TASK STATEMENT> Send back the entries exactly as they were given.

Dataset excerpts:
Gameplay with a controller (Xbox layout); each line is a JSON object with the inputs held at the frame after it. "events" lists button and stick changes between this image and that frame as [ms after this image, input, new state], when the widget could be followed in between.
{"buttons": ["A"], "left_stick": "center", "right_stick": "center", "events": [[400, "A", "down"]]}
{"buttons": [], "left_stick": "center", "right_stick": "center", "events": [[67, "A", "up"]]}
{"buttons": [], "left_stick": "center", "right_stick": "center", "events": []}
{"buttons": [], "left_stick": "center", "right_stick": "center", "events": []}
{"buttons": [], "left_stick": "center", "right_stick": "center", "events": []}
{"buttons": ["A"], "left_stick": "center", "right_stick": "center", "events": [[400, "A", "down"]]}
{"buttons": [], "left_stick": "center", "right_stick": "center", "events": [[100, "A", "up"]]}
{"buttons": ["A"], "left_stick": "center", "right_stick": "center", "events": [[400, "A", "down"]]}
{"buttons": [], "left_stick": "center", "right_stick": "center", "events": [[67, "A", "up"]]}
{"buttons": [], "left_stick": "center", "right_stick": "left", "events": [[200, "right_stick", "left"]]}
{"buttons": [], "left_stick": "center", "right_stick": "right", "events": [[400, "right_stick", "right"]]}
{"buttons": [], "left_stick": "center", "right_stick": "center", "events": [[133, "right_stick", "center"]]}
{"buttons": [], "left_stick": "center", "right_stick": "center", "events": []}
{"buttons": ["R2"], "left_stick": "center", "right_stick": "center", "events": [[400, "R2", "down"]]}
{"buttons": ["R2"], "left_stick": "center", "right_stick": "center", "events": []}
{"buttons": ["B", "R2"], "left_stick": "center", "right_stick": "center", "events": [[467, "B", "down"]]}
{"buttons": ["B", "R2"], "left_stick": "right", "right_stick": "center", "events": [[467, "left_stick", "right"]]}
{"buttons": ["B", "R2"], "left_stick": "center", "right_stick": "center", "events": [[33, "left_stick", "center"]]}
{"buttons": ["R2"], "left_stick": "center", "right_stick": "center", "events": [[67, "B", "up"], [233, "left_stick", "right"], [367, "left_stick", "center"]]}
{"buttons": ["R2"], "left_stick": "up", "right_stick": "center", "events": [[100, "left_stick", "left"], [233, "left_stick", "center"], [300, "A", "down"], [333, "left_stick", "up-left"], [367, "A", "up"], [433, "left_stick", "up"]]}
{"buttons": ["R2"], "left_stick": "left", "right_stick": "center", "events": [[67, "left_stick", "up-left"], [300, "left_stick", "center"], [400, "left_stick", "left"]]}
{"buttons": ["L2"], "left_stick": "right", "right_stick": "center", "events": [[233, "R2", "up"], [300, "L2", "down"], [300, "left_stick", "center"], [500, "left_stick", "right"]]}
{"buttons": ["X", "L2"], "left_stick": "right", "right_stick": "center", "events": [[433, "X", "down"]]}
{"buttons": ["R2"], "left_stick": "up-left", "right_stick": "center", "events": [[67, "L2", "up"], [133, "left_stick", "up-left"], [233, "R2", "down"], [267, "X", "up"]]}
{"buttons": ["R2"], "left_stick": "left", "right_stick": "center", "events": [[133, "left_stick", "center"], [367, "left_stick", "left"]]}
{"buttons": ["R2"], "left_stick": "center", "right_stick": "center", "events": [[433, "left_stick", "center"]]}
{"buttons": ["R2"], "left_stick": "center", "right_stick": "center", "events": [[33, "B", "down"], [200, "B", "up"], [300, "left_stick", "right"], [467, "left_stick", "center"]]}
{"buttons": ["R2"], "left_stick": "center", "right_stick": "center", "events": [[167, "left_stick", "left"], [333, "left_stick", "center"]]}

OUTPUT FOR THIS EXERCISE>
Gameplay with a controller (Xbox layout); each line is a JSON object with the inputs held at the frame after it. "events" lists button and stick changes between this image and that frame as [ms after this image, input, new state], when the widget could be followed in between.
{"buttons": ["A"], "left_stick": "center", "right_stick": "center", "events": [[400, "A", "down"]]}
{"buttons": [], "left_stick": "center", "right_stick": "center", "events": [[67, "A", "up"]]}
{"buttons": [], "left_stick": "center", "right_stick": "center", "events": []}
{"buttons": [], "left_stick": "center", "right_stick": "center", "events": []}
{"buttons": [], "left_stick": "center", "right_stick": "center", "events": []}
{"buttons": ["A"], "left_stick": "center", "right_stick": "center", "events": [[400, "A", "down"]]}
{"buttons": [], "left_stick": "center", "right_stick": "center", "events": [[100, "A", "up"]]}
{"buttons": ["A"], "left_stick": "center", "right_stick": "center", "events": [[400, "A", "down"]]}
{"buttons": [], "left_stick": "center", "right_stick": "center", "events": [[67, "A", "up"]]}
{"buttons": [], "left_stick": "center", "right_stick": "left", "events": [[200, "right_stick", "left"]]}
{"buttons": [], "left_stick": "center", "right_stick": "right", "events": [[400, "right_stick", "right"]]}
{"buttons": [], "left_stick": "center", "right_stick": "center", "events": [[133, "right_stick", "center"]]}
{"buttons": [], "left_stick": "center", "right_stick": "center", "events": []}
{"buttons": ["R2"], "left_stick": "center", "right_stick": "center", "events": [[400, "R2", "down"]]}
{"buttons": ["R2"], "left_stick": "center", "right_stick": "center", "events": []}
{"buttons": ["B", "R2"], "left_stick": "center", "right_stick": "center", "events": [[467, "B", "down"]]}
{"buttons": ["B", "R2"], "left_stick": "right", "right_stick": "center", "events": [[467, "left_stick", "right"]]}
{"buttons": ["B", "R2"], "left_stick": "center", "right_stick": "center", "events": [[33, "left_stick", "center"]]}
{"buttons": ["R2"], "left_stick": "center", "right_stick": "center", "events": [[67, "B", "up"], [233, "left_stick", "right"], [367, "left_stick", "center"]]}
{"buttons": ["R2"], "left_stick": "up", "right_stick": "center", "events": [[100, "left_stick", "left"], [233, "left_stick", "center"], [300, "A", "down"], [333, "left_stick", "up-left"], [367, "A", "up"], [433, "left_stick", "up"]]}
{"buttons": ["R2"], "left_stick": "left", "right_stick": "center", "events": [[67, "left_stick", "up-left"], [300, "left_stick", "center"], [400, "left_stick", "left"]]}
{"buttons": ["L2"], "left_stick": "right", "right_stick": "center", "events": [[233, "R2", "up"], [300, "L2", "down"], [300, "left_stick", "center"], [500, "left_stick", "right"]]}
{"buttons": ["X", "L2"], "left_stick": "right", "right_stick": "center", "events": [[433, "X", "down"]]}
{"buttons": ["R2"], "left_stick": "up-left", "right_stick": "center", "events": [[67, "L2", "up"], [133, "left_stick", "up-left"], [233, "R2", "down"], [267, "X", "up"]]}
{"buttons": ["R2"], "left_stick": "left", "right_stick": "center", "events": [[133, "left_stick", "center"], [367, "left_stick", "left"]]}
{"buttons": ["R2"], "left_stick": "center", "right_stick": "center", "events": [[433, "left_stick", "center"]]}
{"buttons": ["R2"], "left_stick": "center", "right_stick": "center", "events": [[33, "B", "down"], [200, "B", "up"], [300, "left_stick", "right"], [467, "left_stick", "center"]]}
{"buttons": ["R2"], "left_stick": "center", "right_stick": "center", "events": [[167, "left_stick", "left"], [333, "left_stick", "center"]]}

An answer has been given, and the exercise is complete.